• _SET PROBLEM 1_:
From the appeal decision below, write out the passage starting with "i.   a supervised" and going on through "human beings ....", word for word.
• _SET PROBLEM 2_:
Translate this sentence from the appeal decision below into Spanish: "The record indicates that petitioner and her family have lived in this apartment for nearly two years."

• _SOURCE_:
** START **
2.   a child or youth who has a primary nighttime location that is:

i.   a supervised publicly or privately operated shelter designed to provide temporary living accommodations ...; or

ii.  a public or private place not designed for, or ordinarily used as, a regular sleeping accommodation for human beings ....

Both Education Law §3209 and §100.2(x) of the Commissioner’s regulations conform to the definition of “homeless children and youths” in McKinney-Vento.

S.W. does not fit the definition of a homeless child under either State or federal law.  Petitioner claims that S.W. is homeless because he is “part of a 4-person household sharing a 2-bedroom upper apartment.”  Petitioner explains that she “occup[ies] one bedroom and [S.W.’s] 2 sisters occupy the other.  [S.W.] is able to keep his personal items in the living room walk-in closet.  [S.W.] sleeps in the living room.”  The record indicates that petitioner and her family have lived in this apartment for nearly two years.  Under these circumstances, S.W. has a fixed, regular nighttime residence and there is insufficient evidence on the record that such residence is inadequate.

In an appeal to the Commissioner, a petitioner has the burden of demonstrating a clear legal right to the relief requested and the burden of establishing the facts upon which petitioner seeks relief (8 NYCRR §275.10; Appeal of Brown, 46 Ed Dept Rep 584, Decision No. 15,602; Appeals of Hubbard, 46 id. 533, Decision No. 15,585; Appeal of Darrow, 46 id. 182, Decision No. 15,477).  Together with her verified petition, petitioner submitted a letter from a family friend dated October 21, 2008 stating:

When I found out about the unfortunate foreclosure of [K.W.’s] home, in order to assist them, I offered the vacant upper unit of my house at no cost or obligation to [K.W.] and the children for a place to stay.  [K.W.] insisted this would only be a temporary situation, until she was able to afford housing back in [respondent’s district].

After a few months, when some financial stability was established, I asked for a low, affordable fee for the accommodations to help with my own housing fees and costs.  Should they find a more suitable home, in the event I sell my house, or that I may lease to a regular tenant, no notices are required.  To this date we have maintained this agreement.

The letter indicates that petitioner lacks a fixed lease for the apartment and intended this arrangement to be temporary.  However, this arrangement has continued for nearly two years and there is no evidence that the friend has any plans to sell his house or “lease to a regular tenant,” thus forcing K.W. to relocate.  Moreover, the letter indicates that petitioner now pays a “fee” for the apartment.

Based on the record before me, petitioner has not established that S.W. is sharing the housing of other persons due to loss of housing, economic hardship or similar reason.  While the record indicates that petitioner and her children were evicted from their home due to economic hardship, they have since been living in their own apartment – a separate unit in a friend’s home – and therefore do not “share” their housing with others.  Accordingly, based on the record before me, I find respondent’s determination to be reasonable.

THE APPEAL IS DISMISSED.

[1]The record indicates that petitioner’s daughter continues to attend fifth grade in respondent’s district because this is “her terminal year” at the elementary school “pursuant to Education Law §3209(2)(b)(1) and Commissioner’s Regulations ... 8 NYCRR §100.2(x)(2)(ii).”

[2]In her affidavit, the liaison states that she and petitioner met on September 25, 2008 “to begin the appeal process.”  The liaison explains that petitioner “had received notice that the September 22, 2008 letter was at the post office waiting to be picked up” and that petitioner “finally picked up the forms on October 7, 2008.”
** END **
• _DATASET ENTRIES_:
** START **
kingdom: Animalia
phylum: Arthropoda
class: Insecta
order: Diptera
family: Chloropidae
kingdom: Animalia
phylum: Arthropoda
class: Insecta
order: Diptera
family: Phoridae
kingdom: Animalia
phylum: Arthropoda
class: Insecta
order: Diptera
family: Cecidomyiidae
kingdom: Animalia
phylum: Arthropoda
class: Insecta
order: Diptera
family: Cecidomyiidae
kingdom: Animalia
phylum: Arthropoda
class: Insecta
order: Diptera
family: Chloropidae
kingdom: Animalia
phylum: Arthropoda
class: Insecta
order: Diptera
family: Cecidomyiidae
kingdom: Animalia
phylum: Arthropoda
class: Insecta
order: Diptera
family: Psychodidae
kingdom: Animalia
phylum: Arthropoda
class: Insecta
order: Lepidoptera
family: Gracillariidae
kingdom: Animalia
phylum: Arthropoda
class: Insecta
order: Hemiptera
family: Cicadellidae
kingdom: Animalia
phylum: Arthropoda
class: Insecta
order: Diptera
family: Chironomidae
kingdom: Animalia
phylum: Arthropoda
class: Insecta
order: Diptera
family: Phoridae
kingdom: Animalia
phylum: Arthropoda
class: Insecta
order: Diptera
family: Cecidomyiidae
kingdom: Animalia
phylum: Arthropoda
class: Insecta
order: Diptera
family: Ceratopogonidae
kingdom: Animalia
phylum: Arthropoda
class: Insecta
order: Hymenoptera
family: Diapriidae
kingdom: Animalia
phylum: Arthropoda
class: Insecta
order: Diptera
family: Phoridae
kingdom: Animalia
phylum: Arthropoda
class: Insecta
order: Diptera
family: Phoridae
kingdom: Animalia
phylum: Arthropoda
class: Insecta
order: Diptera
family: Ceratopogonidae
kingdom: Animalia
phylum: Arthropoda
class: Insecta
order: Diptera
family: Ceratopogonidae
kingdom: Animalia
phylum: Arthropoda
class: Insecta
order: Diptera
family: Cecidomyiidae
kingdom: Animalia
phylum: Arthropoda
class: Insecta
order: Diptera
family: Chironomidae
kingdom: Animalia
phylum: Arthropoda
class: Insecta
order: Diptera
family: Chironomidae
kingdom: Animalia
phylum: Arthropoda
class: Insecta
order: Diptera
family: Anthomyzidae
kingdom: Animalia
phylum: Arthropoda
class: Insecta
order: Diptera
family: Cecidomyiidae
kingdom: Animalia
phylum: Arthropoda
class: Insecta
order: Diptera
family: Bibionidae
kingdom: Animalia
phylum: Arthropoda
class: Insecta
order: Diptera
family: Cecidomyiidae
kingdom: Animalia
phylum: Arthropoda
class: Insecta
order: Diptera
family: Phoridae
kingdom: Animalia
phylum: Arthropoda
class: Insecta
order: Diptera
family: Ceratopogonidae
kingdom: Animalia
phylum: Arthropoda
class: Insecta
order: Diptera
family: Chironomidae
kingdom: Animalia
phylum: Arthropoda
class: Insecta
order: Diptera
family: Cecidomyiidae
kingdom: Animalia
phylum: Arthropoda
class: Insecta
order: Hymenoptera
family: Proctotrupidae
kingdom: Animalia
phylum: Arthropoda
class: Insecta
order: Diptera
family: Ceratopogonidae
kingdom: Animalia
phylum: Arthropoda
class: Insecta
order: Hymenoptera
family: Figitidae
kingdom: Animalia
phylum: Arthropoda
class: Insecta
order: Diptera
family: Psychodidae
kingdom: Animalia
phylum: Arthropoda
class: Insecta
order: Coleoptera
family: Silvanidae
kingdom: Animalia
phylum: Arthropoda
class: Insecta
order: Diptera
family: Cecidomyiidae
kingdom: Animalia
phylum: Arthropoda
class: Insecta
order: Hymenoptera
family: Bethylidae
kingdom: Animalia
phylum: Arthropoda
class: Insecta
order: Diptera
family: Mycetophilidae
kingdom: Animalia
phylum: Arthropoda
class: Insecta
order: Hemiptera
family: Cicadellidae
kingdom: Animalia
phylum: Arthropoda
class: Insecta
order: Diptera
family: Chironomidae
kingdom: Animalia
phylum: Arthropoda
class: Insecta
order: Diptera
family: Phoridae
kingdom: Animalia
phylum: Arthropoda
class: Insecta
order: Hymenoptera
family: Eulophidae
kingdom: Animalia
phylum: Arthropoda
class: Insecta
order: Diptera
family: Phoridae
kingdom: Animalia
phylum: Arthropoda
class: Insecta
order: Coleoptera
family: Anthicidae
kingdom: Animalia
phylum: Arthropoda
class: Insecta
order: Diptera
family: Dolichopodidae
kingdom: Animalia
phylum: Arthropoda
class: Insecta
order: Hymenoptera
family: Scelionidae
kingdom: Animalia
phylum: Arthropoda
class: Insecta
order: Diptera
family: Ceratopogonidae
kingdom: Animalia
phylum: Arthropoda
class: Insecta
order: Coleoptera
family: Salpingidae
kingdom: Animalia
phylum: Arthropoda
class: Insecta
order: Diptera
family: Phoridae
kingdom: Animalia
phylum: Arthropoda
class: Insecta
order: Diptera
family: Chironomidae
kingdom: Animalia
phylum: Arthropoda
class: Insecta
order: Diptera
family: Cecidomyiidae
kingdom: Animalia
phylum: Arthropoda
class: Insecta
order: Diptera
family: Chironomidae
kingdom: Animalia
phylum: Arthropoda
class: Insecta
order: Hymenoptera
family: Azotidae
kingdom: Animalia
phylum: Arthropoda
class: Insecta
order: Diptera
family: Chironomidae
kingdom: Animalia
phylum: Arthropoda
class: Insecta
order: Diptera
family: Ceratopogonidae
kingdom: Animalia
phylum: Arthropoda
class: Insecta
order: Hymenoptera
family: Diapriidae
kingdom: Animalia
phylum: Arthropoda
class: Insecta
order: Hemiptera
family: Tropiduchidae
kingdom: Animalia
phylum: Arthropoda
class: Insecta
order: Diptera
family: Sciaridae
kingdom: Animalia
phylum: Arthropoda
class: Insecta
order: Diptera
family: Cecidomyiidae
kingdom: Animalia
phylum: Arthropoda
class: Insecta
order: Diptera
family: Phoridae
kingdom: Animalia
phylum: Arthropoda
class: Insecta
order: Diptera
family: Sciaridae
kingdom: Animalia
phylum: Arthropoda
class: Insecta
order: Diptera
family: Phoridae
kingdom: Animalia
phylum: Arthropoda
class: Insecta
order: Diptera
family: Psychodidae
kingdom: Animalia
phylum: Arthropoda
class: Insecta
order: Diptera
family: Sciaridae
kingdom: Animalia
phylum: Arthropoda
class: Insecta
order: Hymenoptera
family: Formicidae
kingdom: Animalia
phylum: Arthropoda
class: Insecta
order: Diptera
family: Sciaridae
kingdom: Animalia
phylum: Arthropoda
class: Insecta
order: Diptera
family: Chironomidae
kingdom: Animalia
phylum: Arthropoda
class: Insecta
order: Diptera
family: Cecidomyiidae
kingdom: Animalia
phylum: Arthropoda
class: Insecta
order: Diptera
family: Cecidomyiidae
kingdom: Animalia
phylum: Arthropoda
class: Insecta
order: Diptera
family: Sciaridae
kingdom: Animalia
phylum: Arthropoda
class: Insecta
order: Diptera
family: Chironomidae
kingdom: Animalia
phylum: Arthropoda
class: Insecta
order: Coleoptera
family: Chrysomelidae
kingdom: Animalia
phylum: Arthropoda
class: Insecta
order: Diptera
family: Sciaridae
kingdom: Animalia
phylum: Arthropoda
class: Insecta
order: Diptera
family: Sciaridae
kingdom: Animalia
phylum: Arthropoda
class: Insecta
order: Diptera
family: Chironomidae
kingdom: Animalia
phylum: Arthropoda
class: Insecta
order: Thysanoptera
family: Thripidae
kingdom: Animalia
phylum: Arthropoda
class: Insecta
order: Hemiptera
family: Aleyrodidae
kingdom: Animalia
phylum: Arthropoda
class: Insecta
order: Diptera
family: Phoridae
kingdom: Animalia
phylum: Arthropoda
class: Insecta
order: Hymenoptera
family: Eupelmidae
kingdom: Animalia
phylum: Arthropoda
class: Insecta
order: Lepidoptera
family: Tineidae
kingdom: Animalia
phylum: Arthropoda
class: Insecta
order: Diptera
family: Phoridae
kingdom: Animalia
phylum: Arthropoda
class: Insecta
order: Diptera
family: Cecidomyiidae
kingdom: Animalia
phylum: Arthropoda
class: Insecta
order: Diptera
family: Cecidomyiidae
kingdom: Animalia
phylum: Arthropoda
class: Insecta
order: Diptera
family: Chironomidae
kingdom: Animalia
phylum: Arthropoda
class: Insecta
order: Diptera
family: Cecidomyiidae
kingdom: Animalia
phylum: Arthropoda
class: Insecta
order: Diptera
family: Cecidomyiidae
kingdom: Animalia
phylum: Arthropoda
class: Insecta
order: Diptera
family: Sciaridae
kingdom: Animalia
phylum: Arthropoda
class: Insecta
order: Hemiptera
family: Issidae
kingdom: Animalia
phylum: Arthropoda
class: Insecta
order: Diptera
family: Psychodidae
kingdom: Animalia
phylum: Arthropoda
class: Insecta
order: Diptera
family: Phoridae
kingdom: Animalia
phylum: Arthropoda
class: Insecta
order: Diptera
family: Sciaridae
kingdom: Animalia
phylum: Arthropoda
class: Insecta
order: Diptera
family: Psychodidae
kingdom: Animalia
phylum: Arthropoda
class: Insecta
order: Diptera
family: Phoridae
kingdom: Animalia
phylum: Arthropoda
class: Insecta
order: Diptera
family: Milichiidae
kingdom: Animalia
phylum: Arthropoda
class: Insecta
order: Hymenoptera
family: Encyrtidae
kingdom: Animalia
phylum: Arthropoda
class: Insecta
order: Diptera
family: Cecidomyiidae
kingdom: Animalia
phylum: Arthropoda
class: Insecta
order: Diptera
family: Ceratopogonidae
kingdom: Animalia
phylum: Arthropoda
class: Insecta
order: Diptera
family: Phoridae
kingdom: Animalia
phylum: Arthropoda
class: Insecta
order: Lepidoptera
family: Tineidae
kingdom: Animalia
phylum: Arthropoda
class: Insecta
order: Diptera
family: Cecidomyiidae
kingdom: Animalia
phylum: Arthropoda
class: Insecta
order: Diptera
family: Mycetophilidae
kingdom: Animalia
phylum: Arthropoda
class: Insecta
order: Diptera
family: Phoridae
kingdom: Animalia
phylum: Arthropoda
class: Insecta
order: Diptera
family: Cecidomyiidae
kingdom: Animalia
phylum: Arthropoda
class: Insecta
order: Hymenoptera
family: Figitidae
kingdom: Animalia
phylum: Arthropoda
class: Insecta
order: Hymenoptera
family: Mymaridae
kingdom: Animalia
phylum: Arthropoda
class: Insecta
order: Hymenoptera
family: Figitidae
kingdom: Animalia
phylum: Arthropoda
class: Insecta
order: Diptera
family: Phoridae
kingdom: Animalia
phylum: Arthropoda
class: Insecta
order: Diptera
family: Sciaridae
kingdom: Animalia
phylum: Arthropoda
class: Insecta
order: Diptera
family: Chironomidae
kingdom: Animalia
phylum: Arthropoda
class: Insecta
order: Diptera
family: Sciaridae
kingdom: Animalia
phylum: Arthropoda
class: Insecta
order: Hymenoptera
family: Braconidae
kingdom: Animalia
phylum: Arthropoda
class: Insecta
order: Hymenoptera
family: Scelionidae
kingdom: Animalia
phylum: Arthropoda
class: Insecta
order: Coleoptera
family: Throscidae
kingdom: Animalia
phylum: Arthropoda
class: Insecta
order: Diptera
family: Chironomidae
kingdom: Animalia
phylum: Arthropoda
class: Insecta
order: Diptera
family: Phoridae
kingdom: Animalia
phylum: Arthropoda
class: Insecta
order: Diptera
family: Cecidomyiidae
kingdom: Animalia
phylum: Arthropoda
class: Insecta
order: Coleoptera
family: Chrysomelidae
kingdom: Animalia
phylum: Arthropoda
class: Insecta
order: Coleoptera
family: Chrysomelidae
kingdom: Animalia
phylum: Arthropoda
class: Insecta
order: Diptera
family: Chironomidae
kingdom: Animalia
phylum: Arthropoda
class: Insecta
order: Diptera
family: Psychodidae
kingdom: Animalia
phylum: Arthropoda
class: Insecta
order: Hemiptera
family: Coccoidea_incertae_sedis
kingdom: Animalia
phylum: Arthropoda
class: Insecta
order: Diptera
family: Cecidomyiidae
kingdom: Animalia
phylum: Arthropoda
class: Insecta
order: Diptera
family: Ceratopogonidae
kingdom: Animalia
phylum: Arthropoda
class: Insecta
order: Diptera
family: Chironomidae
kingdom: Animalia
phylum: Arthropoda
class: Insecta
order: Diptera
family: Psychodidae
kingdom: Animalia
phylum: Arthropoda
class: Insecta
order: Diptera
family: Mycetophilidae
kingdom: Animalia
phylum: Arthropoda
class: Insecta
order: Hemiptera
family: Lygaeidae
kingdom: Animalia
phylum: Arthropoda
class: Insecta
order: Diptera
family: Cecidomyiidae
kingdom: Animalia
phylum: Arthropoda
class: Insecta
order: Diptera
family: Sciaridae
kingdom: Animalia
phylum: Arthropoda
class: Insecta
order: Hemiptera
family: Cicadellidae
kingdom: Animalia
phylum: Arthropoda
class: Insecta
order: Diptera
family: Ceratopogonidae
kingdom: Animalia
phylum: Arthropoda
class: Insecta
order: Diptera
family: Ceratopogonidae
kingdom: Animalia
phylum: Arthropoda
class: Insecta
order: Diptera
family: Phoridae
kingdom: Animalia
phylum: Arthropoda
** END **
• _WRITTEN RESPONSE 1_:
i.   a supervised publicly or privately operated shelter designed to provide temporary living accommodations ...; or

ii.  a public or private place not designed for, or ordinarily used as, a regular sleeping accommodation for human beings ....

• _WRITTEN RESPONSE 2_:
El expediente indica que la peticionaria y su familia han vivido en este apartamento durante casi dos años.